So to flip it then 'isn't it scary to think that if you're repeatedly raped by your husband there would be very little point even reporting it - it's very unlikely to get to court and if it did there's no hope of a conviction'? I thought we might have moved on a bit from that narrative by now.
Moved on from what narrative? It is simply the truth that the vast majority of rape cases do not get prosecuted and do not lead to convictions. This is a fact. It is not my “narrative”. If it troubles you, you can lobby your MP, or volunteer at a rape crisis shelter. We won’t change it by not mentioning it.
Anyway, according to the above logic there was clearly enough evidence in the Letby case to lead the jury to convict on most of the charges.
This doesn’t follow at all. Rape conviction stats are not equitable to ‘nurse accused of baby killing’ conviction stats. The reality, if anything, is that if you’re actually a rapist chances are you’ll get away with it. Whereas, if you’re accused of being a baby killing nurse, even if innocent and there’s no real evidence, you probably will be convicted.
And the defence offered very little in response, presumably because the witnesses they had lined up were likely to end up damaging rather than strengthening her case.

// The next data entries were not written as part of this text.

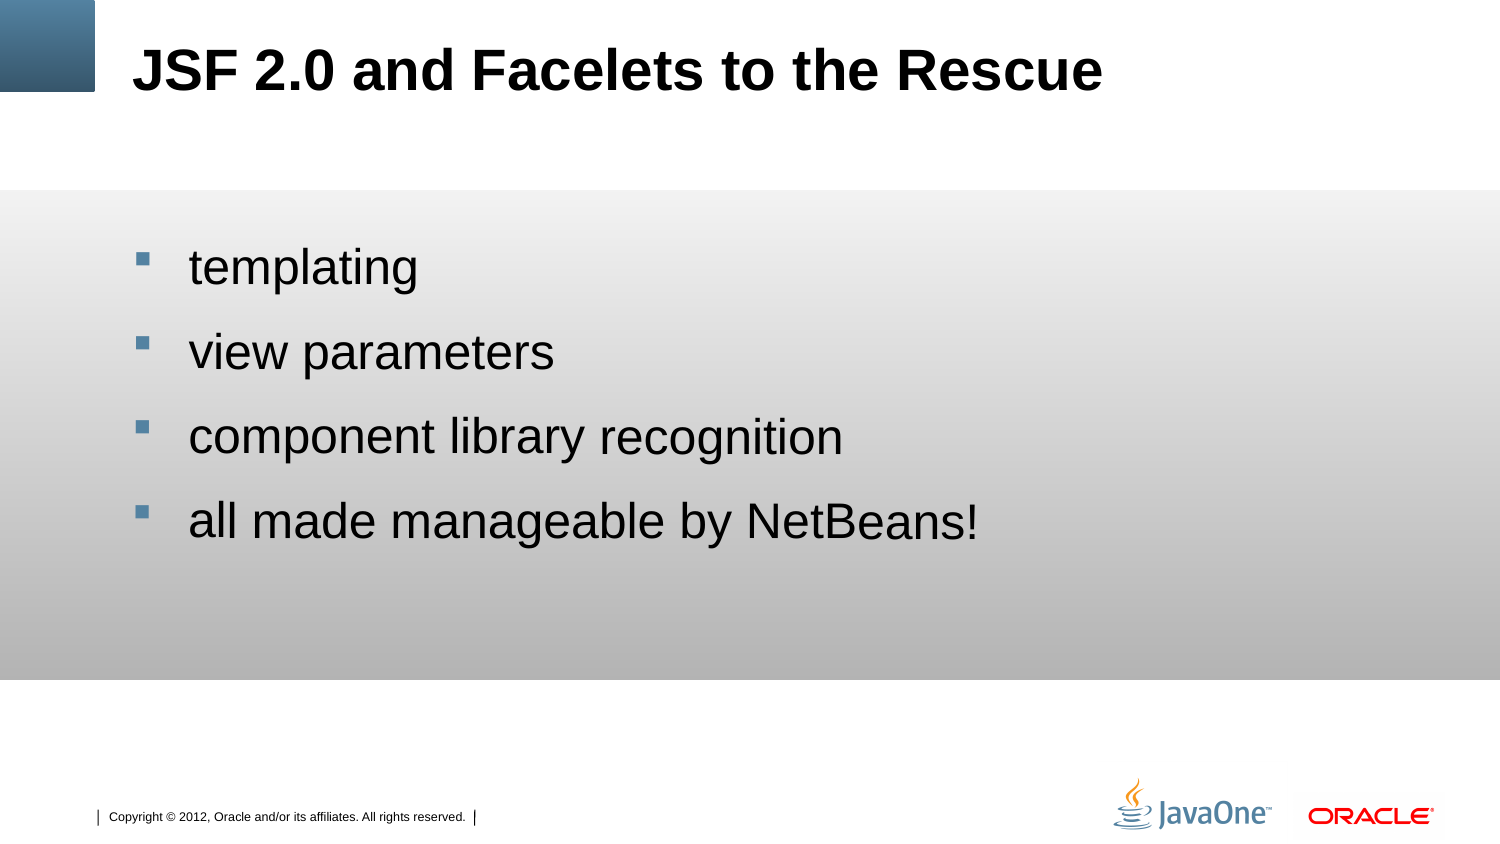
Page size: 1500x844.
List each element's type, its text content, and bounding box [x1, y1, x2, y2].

list templating view parameters component library recognition all made manageable by NetBeans! [131, 222, 1408, 654]
picture [1293, 792, 1445, 840]
picture [1097, 761, 1288, 844]
title JSF 2.0 and Facelets to the Rescue [132, 40, 1407, 166]
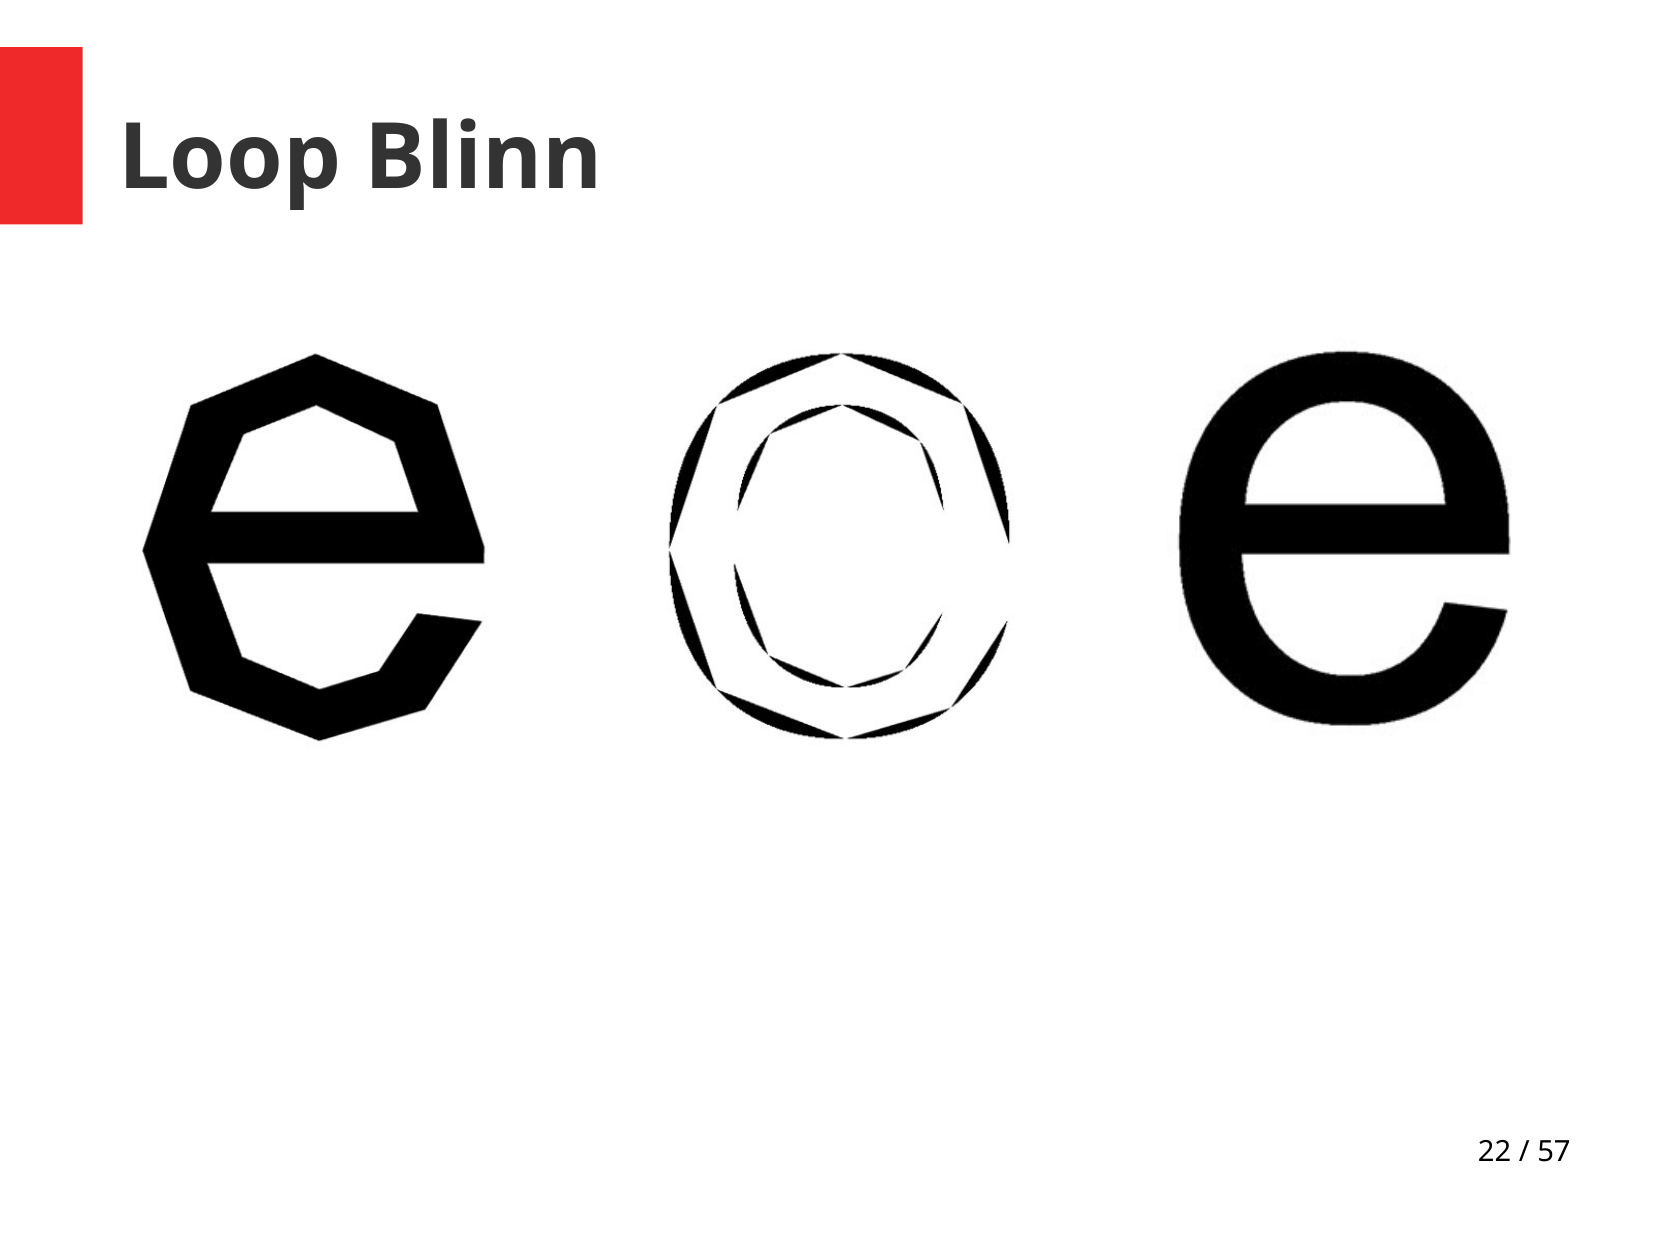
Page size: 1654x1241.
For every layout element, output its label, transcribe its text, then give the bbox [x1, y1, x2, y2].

picture [0, 301, 1654, 1186]
title Loop Blinn [118, 49, 1571, 257]
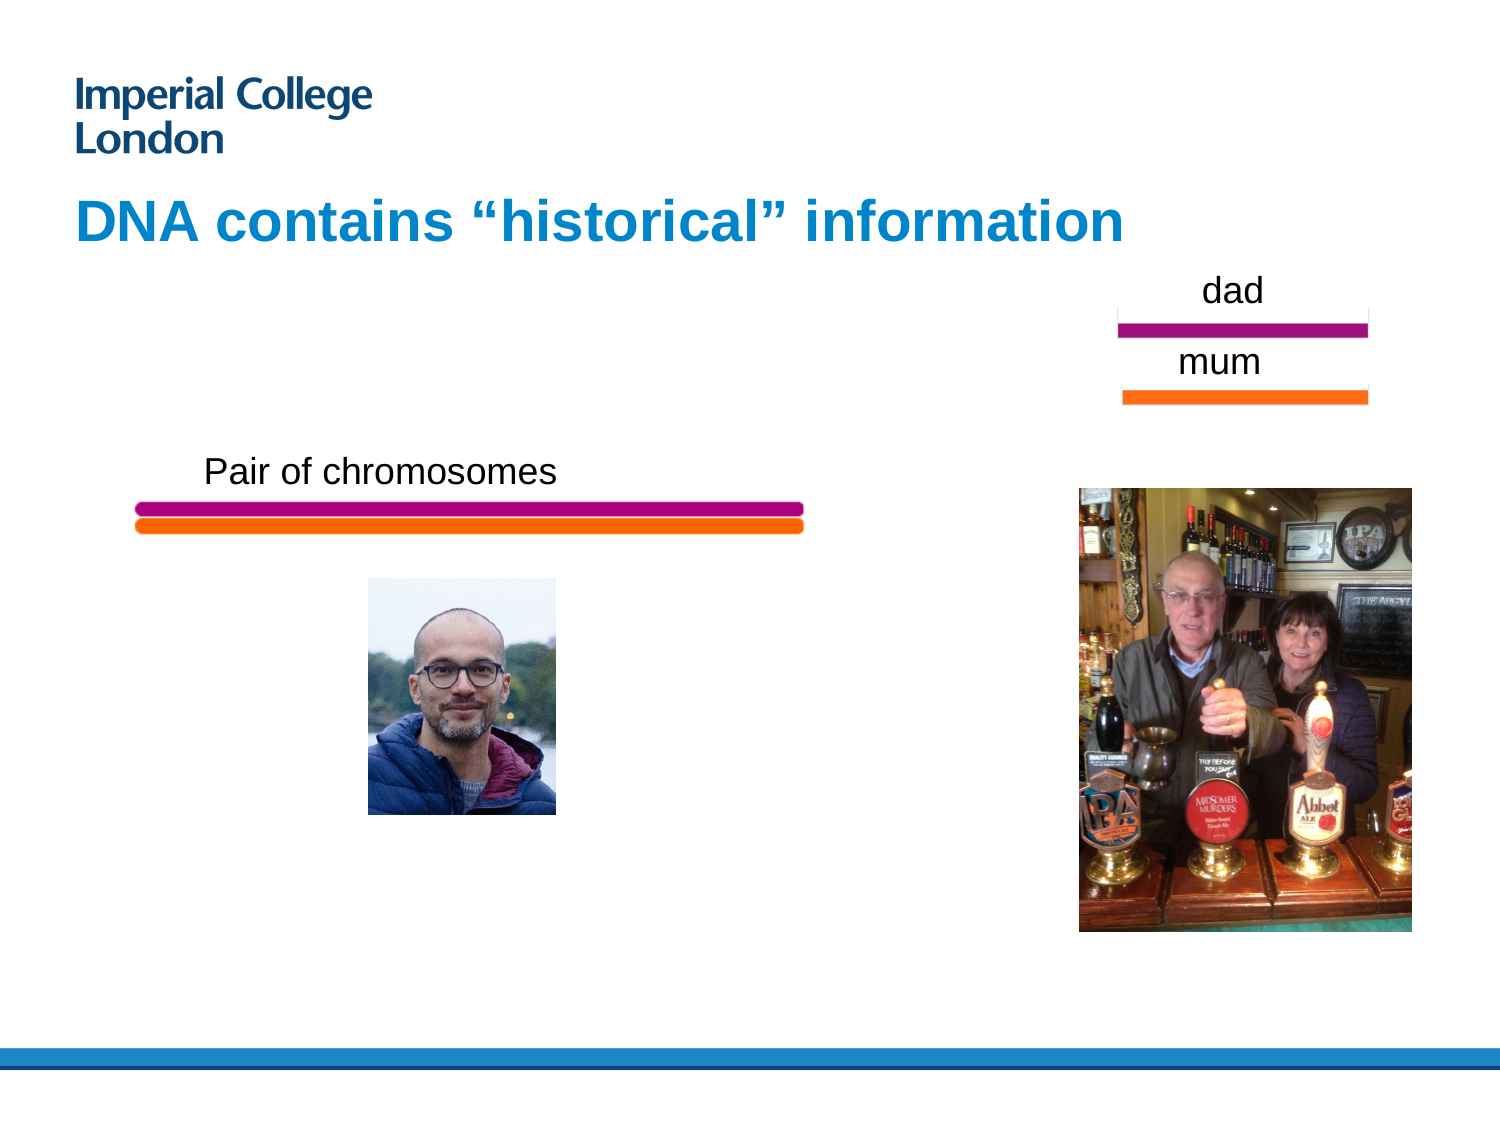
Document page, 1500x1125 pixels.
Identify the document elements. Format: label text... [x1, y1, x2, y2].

title DNA contains “historical” information [75, 172, 1426, 256]
text_box dad [1187, 262, 1308, 319]
text_box Pair of chromosomes [188, 442, 573, 500]
text_box mum [1163, 332, 1329, 390]
picture [0, 0, 1500, 1125]
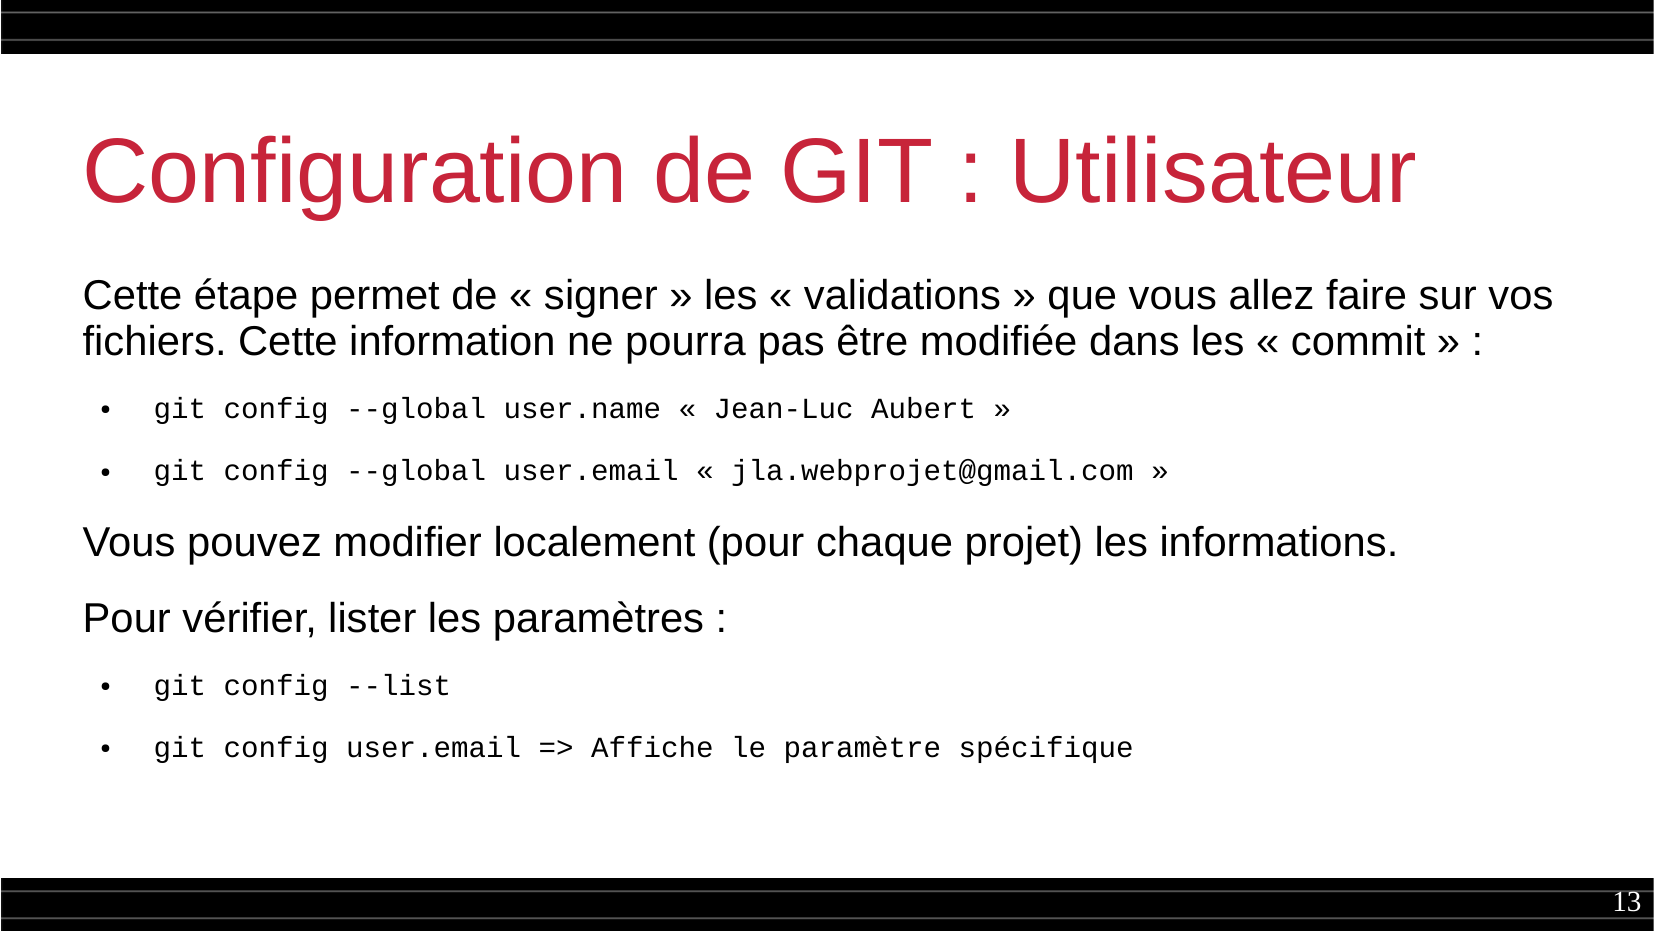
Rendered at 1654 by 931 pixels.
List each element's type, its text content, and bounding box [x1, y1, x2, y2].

list Cette étape permet de « signer » les « validations » que vous allez faire sur vos fichiers. Cette information ne pourra pas être modifiée dans les « commit » : git config --global user.name « Jean-Luc Aubert » git config --global user.email « jla.webprojet@gmail.com » Vous pouvez modifier localement (pour chaque projet) les informations. Pour vérifier, lister les paramètres : git config --list git config user.email => Affiche le paramètre spécifique [82, 271, 1571, 851]
title Configuration de GIT : Utilisateur [82, 92, 1571, 249]
picture [1, 0, 1654, 54]
picture [1, 878, 1654, 931]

Why are you ‘presuming’ this? There is no reason at all to presume this. There are potentially dozens of reasons why they didn’t, or couldn’t, present certain witnesses. It is possible that they were blocked from doing so for a labyrinthine legal reason that has not yet been shared with us, to give one possible example.
It is extremely odd - no matter what your position is on this - that the defence didn’t present anyone at all, besides the janitor. To me that doesn’t point to anything except a weak defence. Even the guiltiest person, in a slam dunk case, with the worst imaginable lawyers, will have people presented to argue their side. The idea that they didn’t do so because they thought the case was a lost cause (as has been suggested upthread) is not just silly, but it also points directly to a weak defence and therefore an unfair trial. No matter which way you slice it, it is odd in the extreme.